The approach is conceptual, with the photographs of the North African battlefields presented, similar to the New Topographic photographers of previous generations, in an almost anonymous and neutral tone of voice. The images are taken in daylight, without complexity and noise, portraying a peaceful quietness of the desert and grassland to allow viewers to fill in that negative space with their own visualization of the war.
— Matthew Arnold, New York City
I am interested in exploring the relationship between walking and photography. All Things Pass traces my walk along the hundreds of miles of canal towpath that connects the river Thames in London with my parent’s home in Birmingham.
When I got the news of my mother’s illness, a condition that left her unable to walk, I travelled back and forth on the train between London and Birmingham to visit her. I remember gazing out of the train window wondering what it would be like to make the journey on foot, along the canal I could see running alongside the train line. I decided that for once I would make the walk back home, into the house where I was born.
In the current light of my mother’s illness, I became caught up in thoughts about the ephemeral nature of places as I walked. The deteriorating factories of the city soon gave way to pastoral landscapes and I became aware of the fleeting nature of the world around me, as everything I happened upon came into view before disappearing behind me.
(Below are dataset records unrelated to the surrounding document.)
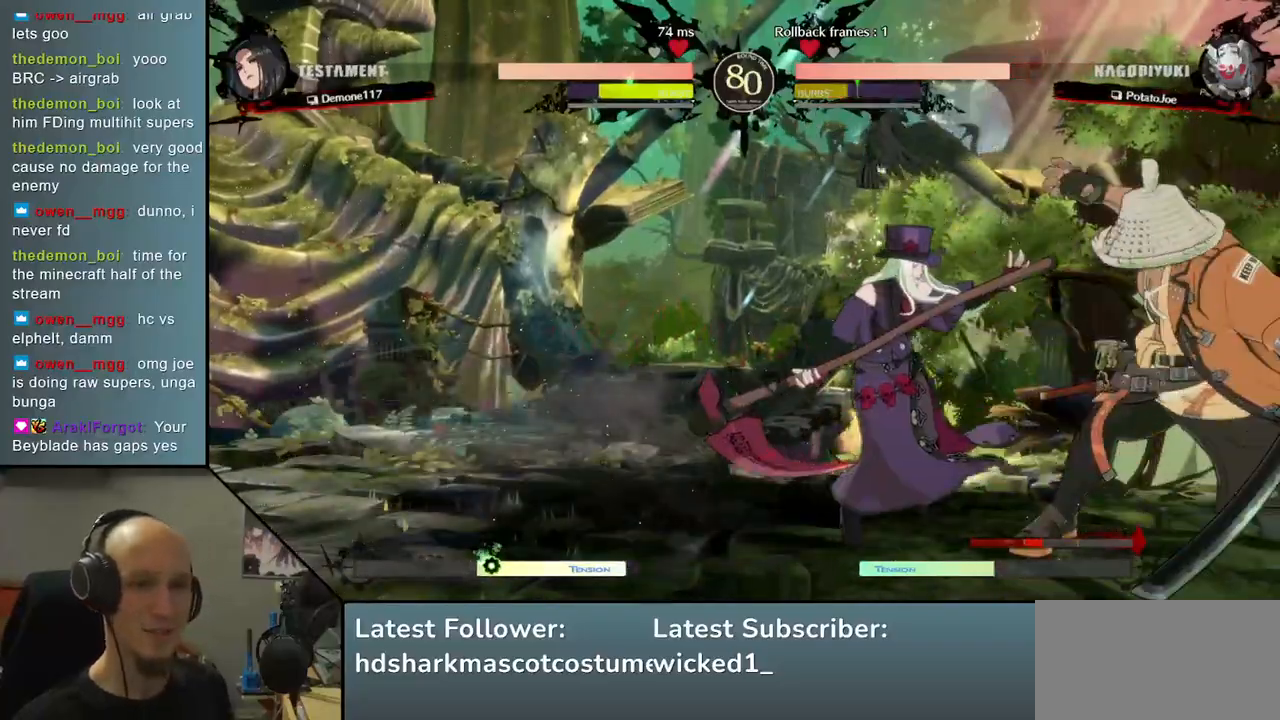
{"buttons": [], "left_stick": "right", "events": [[17, "L1", "down"], [67, "L1", "up"]]}
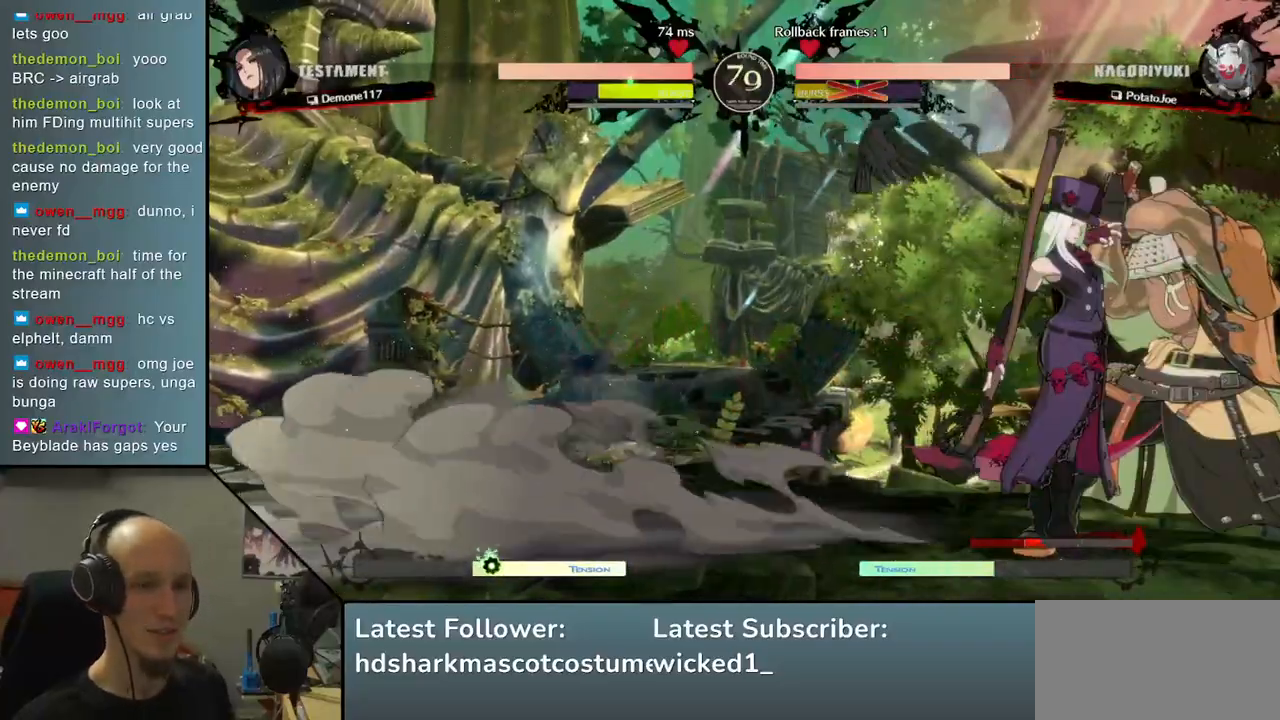
{"buttons": [], "left_stick": "right", "events": []}
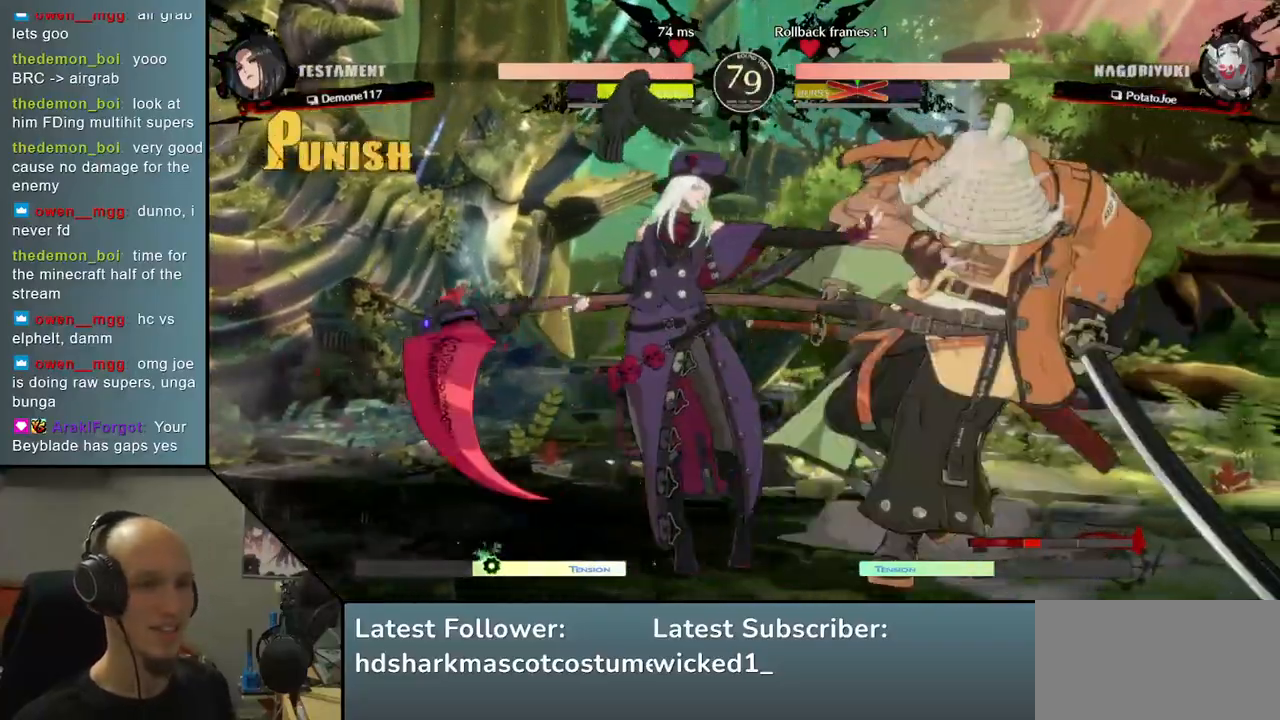
{"buttons": [], "left_stick": "right", "events": []}
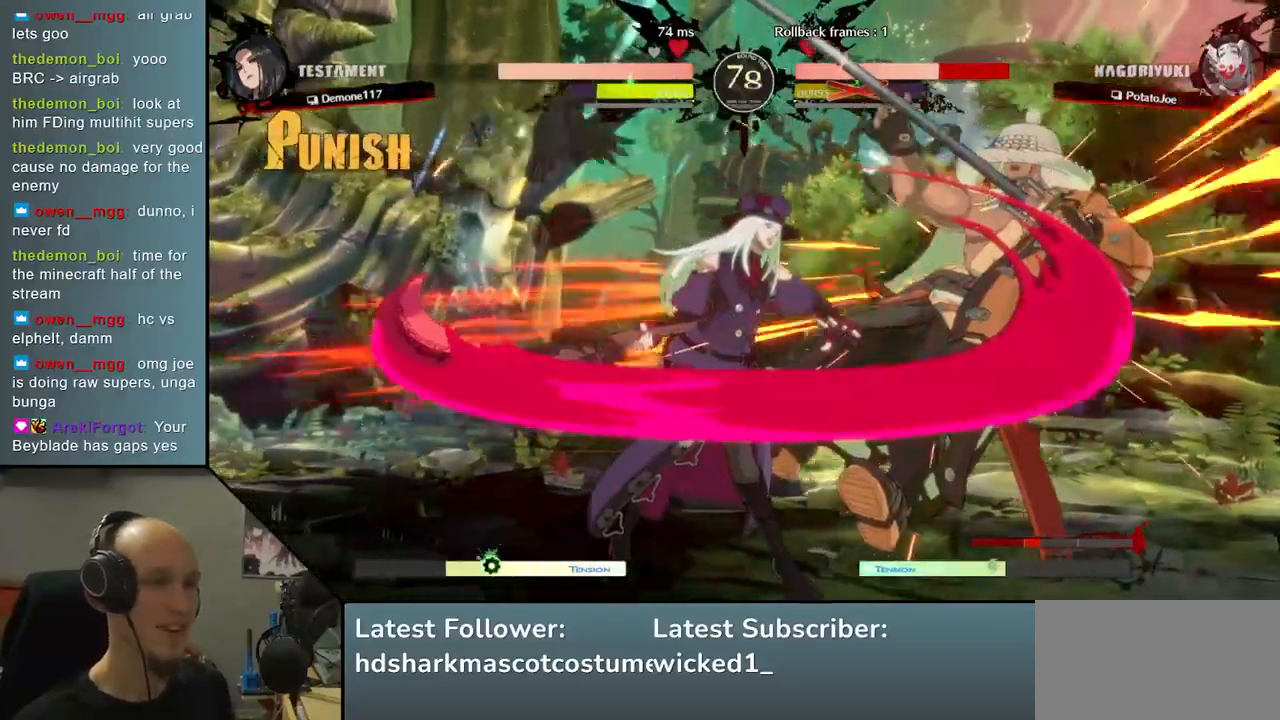
{"buttons": [], "left_stick": "right", "events": []}
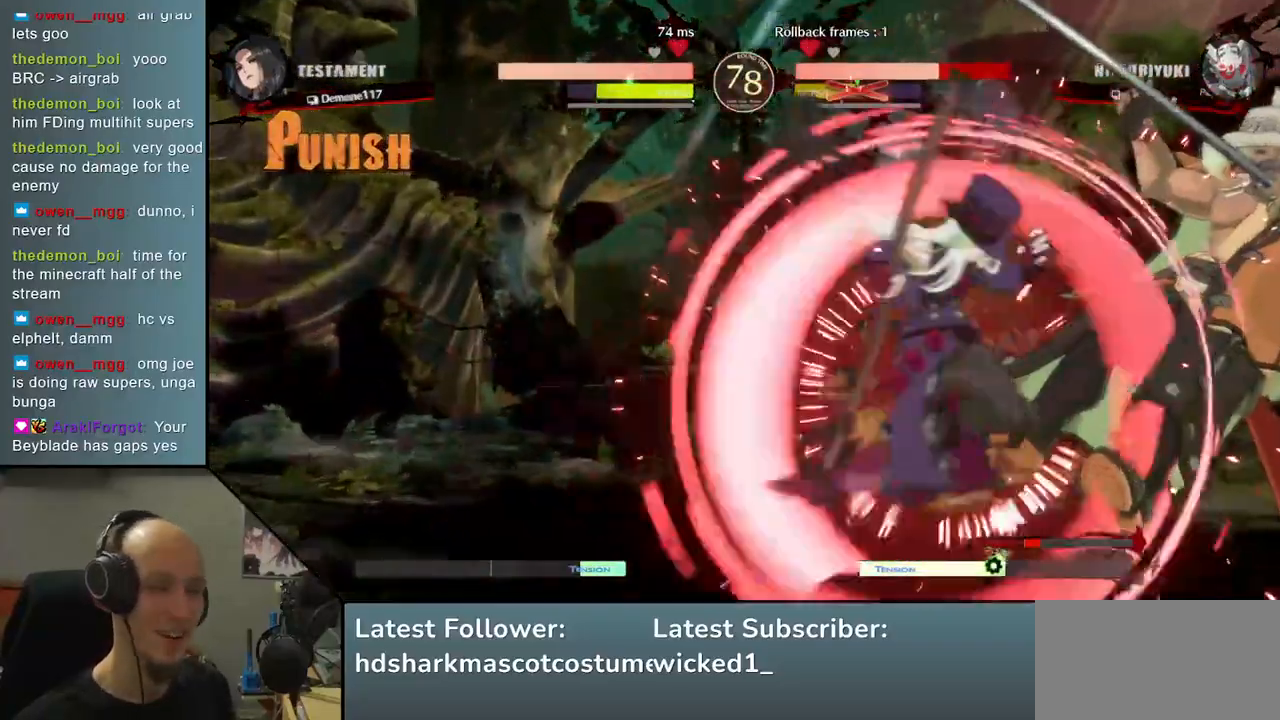
{"buttons": [], "left_stick": "right", "events": []}
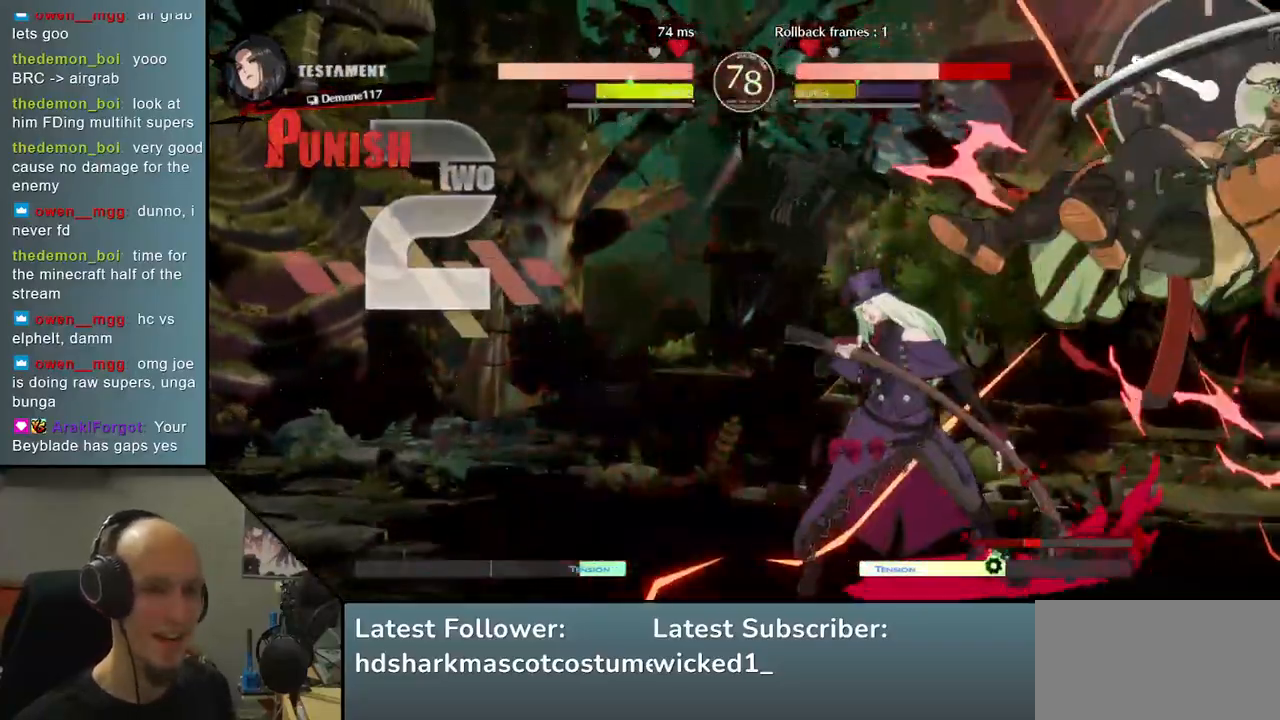
{"buttons": [], "left_stick": "right", "events": []}
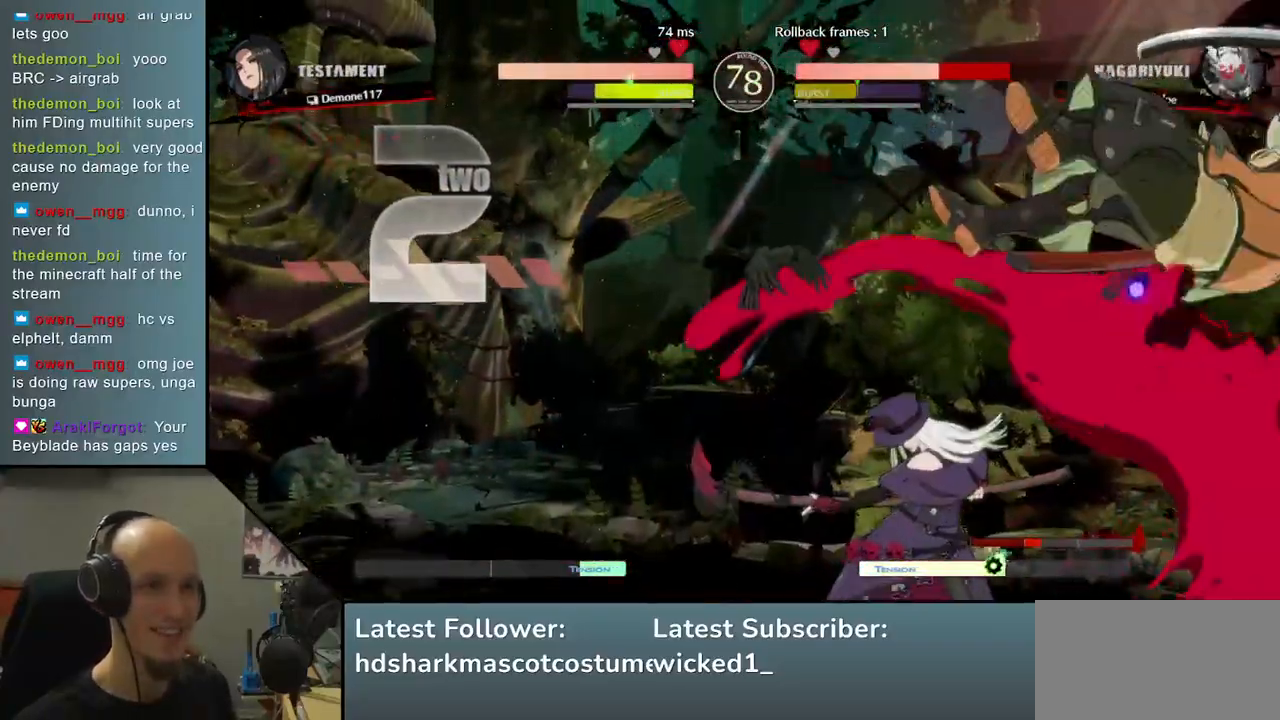
{"buttons": [], "left_stick": "right", "events": []}
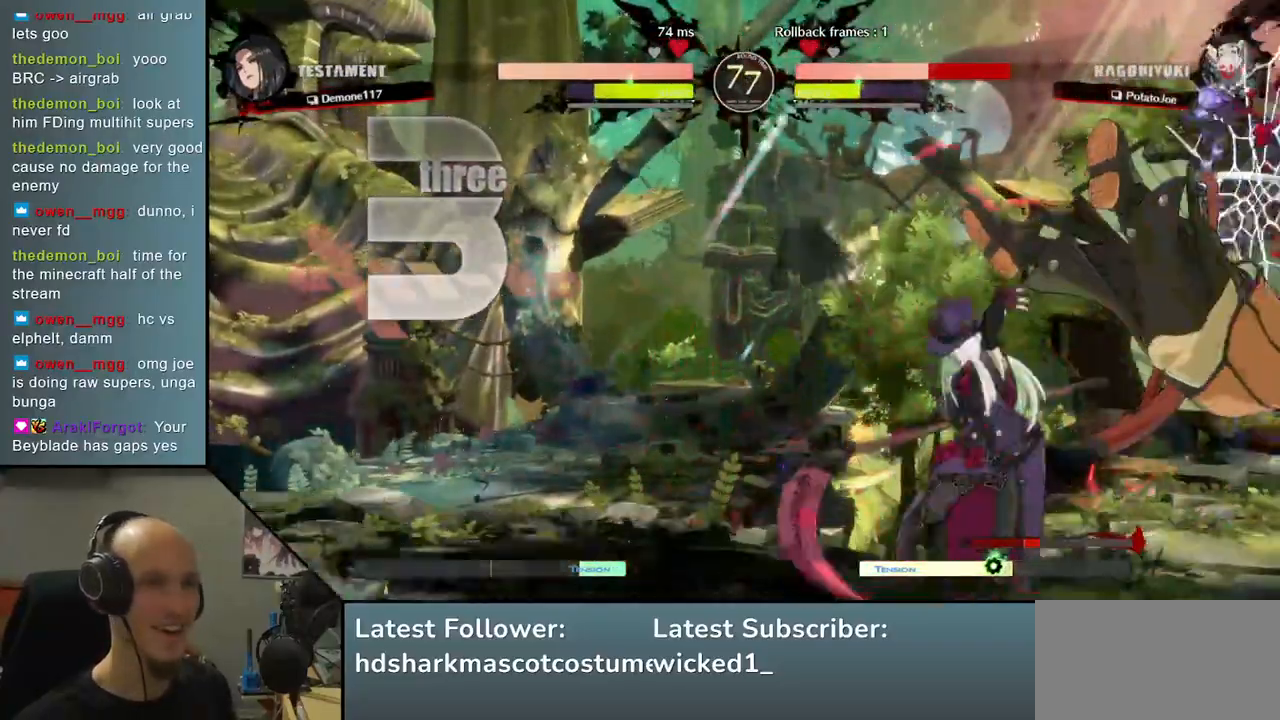
{"buttons": [], "left_stick": "right", "events": []}
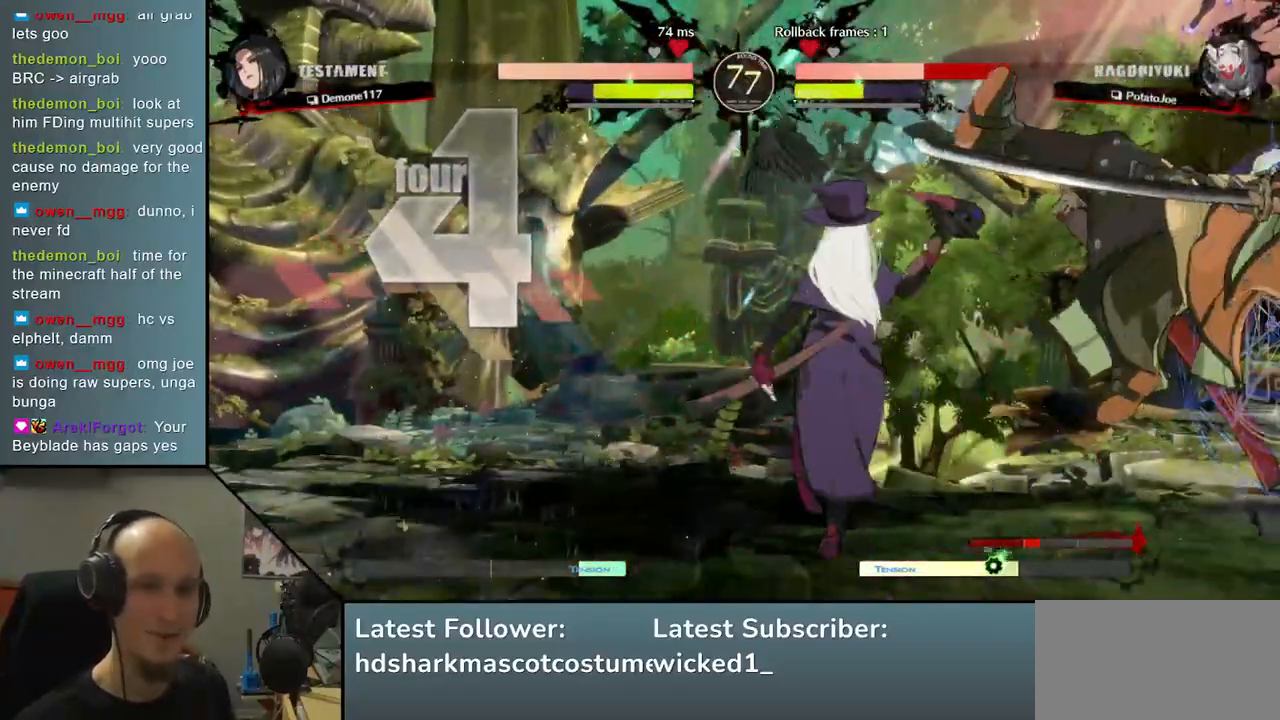
{"buttons": [], "left_stick": "right", "events": []}
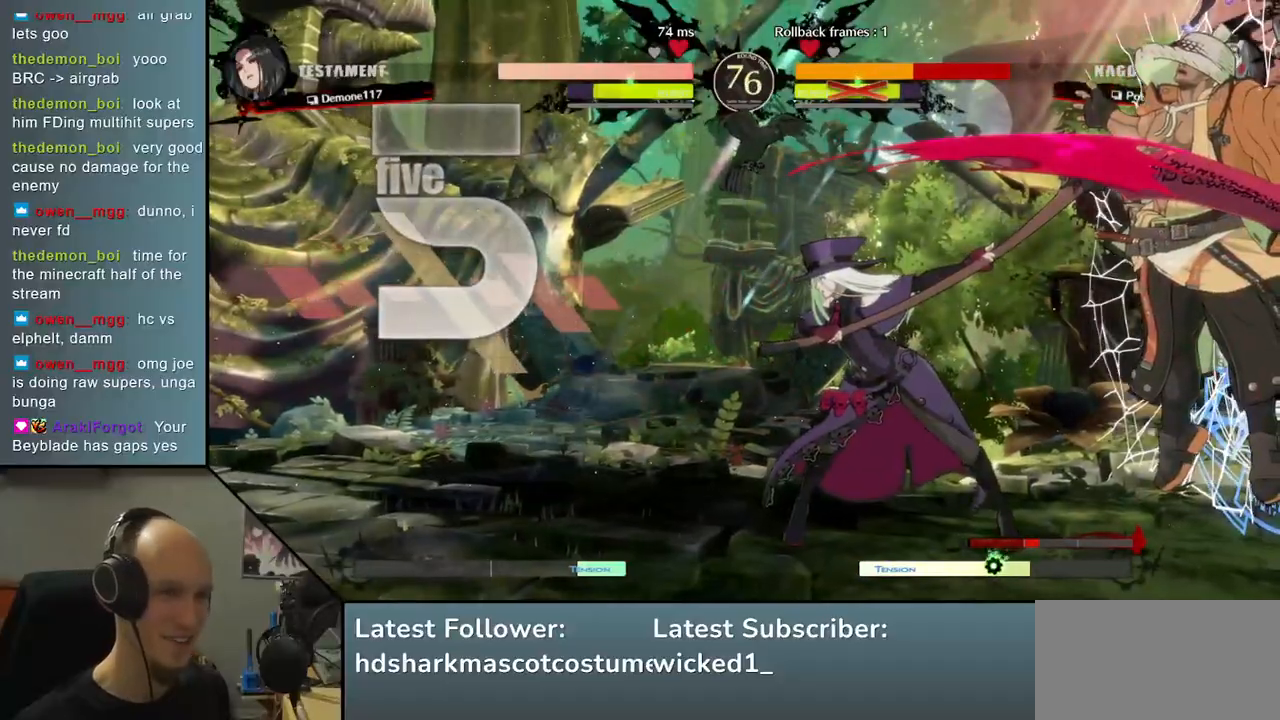
{"buttons": [], "left_stick": "right", "events": []}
I set out to make photographs of the places that lie beyond the view of the canal from my mother’s bedroom window. I also wanted to show how places deteriorate and succumb to decay, yet many recover, transform and eventually find a way to thrive again.
— Paul Walsh, Brighton, United Kingdom
Ballad for a Culturally Modified Land
Tracts of land. Fields that make one lose track of space. Dense vegetation woven to itself. Contexts in which nature is the master of all. It constructs scenarios and builds its own facilities as part essential and primary.
Reversed balances. Countries in the countries.
Where the force of nature creeps into crevices and manmade walls. Live. Taking over. Returning to its natural order. Evolution.
The day gives way to night. The darkness as the light. Alienation.
The shadows are getting longer. The noises dilate and become distant or stronger and more defined. The air numbs and lowers. Sparkling and shining new light.
— Giuseppe Mileti, Apulia, Lecce, Italy
Within the width of Irish and Scottish spaces, it is possible to live the uncanny experience of a lack of temporality, provided you let yourself be pushed around by the surroundings. The boldness of some wild places only permits silence, matching the smell of rotten barley. There, time seems not to have flown for centuries, only the spirit of the Highlander lingers, and the Hermit may still be hiding in the darkness of his cave, watching over the nest in the palm of his hand. If you let the spooky landscapes guide you, you will wander in a pleasant alternation of density and emptiness of spaces. There arises a peculiar informality from the bitterness of the air and the peaceful contemplation of the forests and moors. The scenery is a gigantic and verdant gash, and this is through gaps that the sunlight shreds the clouds. A certain state of mind is required, and if you roam the valleys for a long time, your feet wet with dew and with a misty mind, you could easily figure out the psychological condition of an Earnshaw, a Linton or an Heathcliff.